Required action 1: In the article on protecting unauthenticated APIs, what encryption technology is named as an example for confidentiality?
Required action 2: Pick up the article on protecting unauthenticated APIs right after its last sentence and keep writing it.

Passage to read:
Protecting Server Resources Hosting Unauthenticated APIs
This post was originally published as “Protecting Server Resources Hosting Unauthenticated APIs” on the Levvel Blog.
In this article, I am going to build up a security paradigm for APIs that is flexible and can address a wide variety of use cases. We’re going to start at the beginning. The beginning of this discussion is protecting unauthenticated APIs.
Now, protecting an API isn’t necessarily any different from protecting any other computing resource. APIs are the latest way to solve a problem that has been around for sometime: how to get component A to talk to component B. So, if this is true, securing a publicly-facing API shouldn’t be that conceptually different from securing any other publicly-facing computational resource.
By conceptually, I mean the same basic questions need to be answered regardless of what is being protected. Any security model that protects a computing resource must address the following concepts:
Authentication is the process of proving your identity to the system.
Authorization is the process of determining if the authenticated identity is allowed to access the requested server resource based upon a predefined authorization policy.
Confidentiality is limiting access to the data to parties that should be allowed to see it. This could refer to the data in transit or at rest depending on the situation. It generally involves the use of some type of encryption technology such as Transport Layer Security (TLS).
Integrity ensures that the message was not modified in transit between two actors.

Record extracts:
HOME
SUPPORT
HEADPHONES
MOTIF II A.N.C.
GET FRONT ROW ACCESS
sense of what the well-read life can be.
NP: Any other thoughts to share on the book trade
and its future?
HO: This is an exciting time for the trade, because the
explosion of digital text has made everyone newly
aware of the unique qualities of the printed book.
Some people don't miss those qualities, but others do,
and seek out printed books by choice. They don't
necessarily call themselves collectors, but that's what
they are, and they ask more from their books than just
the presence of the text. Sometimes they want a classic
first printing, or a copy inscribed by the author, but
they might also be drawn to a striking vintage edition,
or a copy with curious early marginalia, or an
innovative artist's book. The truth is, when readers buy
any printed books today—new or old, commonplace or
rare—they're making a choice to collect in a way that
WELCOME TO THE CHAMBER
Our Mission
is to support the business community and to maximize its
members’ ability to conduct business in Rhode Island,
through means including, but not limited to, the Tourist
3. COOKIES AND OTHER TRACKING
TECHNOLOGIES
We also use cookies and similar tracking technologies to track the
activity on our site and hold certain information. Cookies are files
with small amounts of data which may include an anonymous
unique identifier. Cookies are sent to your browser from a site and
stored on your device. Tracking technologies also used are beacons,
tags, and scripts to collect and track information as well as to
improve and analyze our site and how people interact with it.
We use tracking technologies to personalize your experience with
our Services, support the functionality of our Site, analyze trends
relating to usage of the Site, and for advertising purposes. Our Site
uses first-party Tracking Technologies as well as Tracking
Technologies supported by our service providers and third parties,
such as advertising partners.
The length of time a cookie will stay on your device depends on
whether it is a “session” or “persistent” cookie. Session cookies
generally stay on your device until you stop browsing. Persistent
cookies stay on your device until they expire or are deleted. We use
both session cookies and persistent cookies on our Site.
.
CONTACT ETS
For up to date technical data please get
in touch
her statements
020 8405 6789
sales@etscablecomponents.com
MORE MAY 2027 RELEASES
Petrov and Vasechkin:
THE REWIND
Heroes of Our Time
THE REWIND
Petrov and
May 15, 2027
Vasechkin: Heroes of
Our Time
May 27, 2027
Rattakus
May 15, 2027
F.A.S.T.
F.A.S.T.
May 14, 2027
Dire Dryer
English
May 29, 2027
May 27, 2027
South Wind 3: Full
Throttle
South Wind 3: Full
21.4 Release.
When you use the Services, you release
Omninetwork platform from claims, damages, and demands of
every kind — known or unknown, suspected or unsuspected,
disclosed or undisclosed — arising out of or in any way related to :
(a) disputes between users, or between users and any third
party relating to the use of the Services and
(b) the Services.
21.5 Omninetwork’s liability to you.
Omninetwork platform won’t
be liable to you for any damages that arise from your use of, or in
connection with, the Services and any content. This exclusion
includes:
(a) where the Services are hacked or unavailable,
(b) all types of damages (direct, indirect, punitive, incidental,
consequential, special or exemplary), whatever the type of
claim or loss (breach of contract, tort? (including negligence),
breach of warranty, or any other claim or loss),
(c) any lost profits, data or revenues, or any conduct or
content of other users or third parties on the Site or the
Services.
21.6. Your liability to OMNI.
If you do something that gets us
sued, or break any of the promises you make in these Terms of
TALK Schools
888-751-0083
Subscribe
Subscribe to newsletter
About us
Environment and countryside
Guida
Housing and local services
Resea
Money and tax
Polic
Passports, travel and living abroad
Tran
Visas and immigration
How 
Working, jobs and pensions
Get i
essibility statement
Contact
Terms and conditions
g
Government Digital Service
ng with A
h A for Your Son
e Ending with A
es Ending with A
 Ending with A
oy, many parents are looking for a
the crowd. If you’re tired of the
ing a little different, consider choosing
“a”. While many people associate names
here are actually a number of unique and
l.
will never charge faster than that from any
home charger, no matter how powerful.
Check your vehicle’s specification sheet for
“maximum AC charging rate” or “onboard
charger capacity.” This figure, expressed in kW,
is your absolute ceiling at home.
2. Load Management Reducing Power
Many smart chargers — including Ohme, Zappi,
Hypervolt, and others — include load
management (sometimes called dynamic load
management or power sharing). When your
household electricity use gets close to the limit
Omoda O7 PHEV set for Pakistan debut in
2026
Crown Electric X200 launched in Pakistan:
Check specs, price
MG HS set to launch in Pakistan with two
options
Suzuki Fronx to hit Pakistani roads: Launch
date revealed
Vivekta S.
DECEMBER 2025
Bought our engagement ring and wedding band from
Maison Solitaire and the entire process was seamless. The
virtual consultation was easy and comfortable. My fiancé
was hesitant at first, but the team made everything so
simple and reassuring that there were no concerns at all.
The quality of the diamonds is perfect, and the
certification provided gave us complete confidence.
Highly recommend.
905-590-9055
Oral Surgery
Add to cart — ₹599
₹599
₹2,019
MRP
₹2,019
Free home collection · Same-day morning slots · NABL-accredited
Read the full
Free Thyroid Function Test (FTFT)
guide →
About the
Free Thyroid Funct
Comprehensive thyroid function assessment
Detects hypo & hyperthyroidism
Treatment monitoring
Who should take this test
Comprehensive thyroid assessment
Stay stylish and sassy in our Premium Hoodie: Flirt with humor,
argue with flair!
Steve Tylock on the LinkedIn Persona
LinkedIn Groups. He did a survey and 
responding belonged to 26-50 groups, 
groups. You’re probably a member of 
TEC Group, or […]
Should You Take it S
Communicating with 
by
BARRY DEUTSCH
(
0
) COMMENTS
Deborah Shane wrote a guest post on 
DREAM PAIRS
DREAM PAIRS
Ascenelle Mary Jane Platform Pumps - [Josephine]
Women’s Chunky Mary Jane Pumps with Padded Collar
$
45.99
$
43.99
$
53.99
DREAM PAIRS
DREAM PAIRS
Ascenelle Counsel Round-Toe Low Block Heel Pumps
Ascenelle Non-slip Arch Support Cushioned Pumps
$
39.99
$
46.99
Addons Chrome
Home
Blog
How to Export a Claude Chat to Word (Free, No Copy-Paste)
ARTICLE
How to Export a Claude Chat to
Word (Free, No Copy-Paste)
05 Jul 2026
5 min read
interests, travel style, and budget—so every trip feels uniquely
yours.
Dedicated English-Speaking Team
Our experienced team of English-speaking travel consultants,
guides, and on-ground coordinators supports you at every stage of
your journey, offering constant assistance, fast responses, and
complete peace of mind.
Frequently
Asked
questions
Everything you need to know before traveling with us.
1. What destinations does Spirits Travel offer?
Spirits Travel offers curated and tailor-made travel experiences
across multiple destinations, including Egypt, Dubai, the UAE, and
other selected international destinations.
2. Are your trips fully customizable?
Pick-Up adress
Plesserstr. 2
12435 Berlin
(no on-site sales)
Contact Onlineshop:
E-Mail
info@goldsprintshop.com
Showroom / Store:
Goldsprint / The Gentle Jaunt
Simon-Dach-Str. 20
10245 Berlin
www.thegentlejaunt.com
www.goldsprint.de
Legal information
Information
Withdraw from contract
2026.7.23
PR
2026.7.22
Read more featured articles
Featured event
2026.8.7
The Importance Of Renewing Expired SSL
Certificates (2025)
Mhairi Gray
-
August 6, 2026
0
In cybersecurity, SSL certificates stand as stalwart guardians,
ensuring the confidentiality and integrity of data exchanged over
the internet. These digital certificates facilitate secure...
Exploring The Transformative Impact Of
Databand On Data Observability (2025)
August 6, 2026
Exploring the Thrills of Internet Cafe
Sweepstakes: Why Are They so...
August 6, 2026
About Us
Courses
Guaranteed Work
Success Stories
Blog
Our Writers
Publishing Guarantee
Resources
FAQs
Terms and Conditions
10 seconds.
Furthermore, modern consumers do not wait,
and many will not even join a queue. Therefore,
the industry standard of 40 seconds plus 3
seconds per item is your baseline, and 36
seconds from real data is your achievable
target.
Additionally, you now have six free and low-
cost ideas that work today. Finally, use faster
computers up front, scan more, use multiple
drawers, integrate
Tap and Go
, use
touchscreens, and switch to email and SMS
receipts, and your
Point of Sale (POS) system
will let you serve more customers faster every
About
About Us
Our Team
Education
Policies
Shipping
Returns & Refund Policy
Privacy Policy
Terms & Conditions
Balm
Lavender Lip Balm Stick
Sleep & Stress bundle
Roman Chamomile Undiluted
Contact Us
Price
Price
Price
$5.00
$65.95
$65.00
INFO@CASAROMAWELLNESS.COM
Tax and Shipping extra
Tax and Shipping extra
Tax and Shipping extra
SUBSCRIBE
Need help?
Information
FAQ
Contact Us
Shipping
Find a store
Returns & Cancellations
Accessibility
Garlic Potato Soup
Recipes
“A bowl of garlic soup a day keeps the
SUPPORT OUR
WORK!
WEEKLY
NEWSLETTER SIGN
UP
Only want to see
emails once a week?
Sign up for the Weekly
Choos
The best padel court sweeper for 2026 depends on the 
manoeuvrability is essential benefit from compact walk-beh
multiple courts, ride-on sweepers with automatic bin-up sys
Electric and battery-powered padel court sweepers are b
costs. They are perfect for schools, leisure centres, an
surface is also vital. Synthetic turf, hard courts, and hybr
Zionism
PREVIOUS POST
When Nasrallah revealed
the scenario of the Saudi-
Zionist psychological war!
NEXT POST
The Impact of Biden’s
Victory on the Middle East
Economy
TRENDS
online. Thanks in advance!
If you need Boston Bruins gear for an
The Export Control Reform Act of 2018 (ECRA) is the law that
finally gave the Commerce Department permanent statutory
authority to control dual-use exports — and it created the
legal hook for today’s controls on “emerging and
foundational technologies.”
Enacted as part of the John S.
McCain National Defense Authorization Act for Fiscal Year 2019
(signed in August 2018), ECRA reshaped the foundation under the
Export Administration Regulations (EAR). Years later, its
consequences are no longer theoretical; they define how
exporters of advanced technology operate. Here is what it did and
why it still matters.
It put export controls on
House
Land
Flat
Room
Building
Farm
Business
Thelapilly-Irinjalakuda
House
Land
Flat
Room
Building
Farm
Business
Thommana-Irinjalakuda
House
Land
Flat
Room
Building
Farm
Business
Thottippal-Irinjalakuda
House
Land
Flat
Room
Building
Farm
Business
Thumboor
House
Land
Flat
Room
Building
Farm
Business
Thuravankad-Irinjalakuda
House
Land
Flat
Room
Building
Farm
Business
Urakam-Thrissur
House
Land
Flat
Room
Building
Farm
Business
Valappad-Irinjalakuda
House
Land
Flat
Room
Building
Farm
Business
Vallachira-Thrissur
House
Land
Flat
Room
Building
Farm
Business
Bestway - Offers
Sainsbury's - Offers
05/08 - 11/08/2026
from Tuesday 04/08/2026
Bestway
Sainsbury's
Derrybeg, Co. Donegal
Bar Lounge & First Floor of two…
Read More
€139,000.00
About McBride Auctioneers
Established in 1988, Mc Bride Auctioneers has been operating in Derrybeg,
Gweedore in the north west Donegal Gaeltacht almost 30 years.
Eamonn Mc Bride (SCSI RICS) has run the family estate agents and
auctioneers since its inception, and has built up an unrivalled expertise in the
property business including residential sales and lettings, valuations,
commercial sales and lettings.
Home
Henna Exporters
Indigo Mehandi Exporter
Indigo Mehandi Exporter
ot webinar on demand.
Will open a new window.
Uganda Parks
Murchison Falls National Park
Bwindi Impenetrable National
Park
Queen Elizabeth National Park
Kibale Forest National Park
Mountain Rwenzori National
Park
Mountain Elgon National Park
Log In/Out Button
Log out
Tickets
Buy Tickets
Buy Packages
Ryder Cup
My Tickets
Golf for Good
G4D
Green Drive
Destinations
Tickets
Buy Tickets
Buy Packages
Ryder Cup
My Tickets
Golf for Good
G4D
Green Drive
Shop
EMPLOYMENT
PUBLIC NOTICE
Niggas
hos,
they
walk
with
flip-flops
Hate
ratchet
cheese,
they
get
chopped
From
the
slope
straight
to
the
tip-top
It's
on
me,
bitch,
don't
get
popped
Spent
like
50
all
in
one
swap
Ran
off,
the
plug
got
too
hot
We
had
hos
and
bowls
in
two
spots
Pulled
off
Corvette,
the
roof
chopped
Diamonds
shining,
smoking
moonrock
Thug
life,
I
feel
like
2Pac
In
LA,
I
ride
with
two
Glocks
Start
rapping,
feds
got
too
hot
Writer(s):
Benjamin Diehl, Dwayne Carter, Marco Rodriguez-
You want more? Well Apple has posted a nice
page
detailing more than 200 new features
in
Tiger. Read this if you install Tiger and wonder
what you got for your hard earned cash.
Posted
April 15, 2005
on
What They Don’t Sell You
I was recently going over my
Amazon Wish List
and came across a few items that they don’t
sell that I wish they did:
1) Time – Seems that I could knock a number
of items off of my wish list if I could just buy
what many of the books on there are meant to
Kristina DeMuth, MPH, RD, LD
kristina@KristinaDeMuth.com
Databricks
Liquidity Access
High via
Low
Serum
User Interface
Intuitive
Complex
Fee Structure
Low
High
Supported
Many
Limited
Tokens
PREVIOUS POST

Task answer 1: Transport Layer Security (TLS).

Task answer 2:
Non-Repudiation is assurance that the actor who sent the message cannot deny that it sent it.
Availability is a measure of the system performing as required. Most readers will be familiar with the concept of High Availability, which is having a high measure of the system performing as required.
It may very well be that the answer to one or more of these questions is simply that it is not needed. That is a perfectly legitimate answer assuming the proper level of analysis was done to arrive at that answer.
The answer to the first five of these is driven largely by the data classification attached to the data associated with the API. The last one is driven by how important it is to keep the system online. One may desire to keep the API up, running, and performing regardless of whether the data is public or private.
What do I mean by “unauthenticated”? This could refer to the authentication of the end-user. It could refer to the authentication of the client system making the API request. I commonly refer to the latter as the API Consumer. System could mean device, computer, VM, JVM, Docker container, or a couple of other things — those details are for another article. To keep things simple, let’s assume that neither the client system nor the end-user is being authenticated. This is common with native mobile apps or single page responsive apps making calls to public APIs that do not require knowing the identity of the user, application or the device. This was the very situation I was dealing with at a client site recently.
Furthermore, to have this situation at all, we must be dealing with an API that serves up public data that is in no way sensitive. It is possible for public data to have value (for example, if economic resources were spent to gather the data), at which point, allowing anyone to access it without paying for it, for example, may not be what the owner of the data intended. At which point, providing unauthenticated access is not the way you want to go. Data classification strategies is a topic for another blog entry. For now, let’s assume the data is meant for public consumption.
With that criteria, let’s evaluate the security model concepts.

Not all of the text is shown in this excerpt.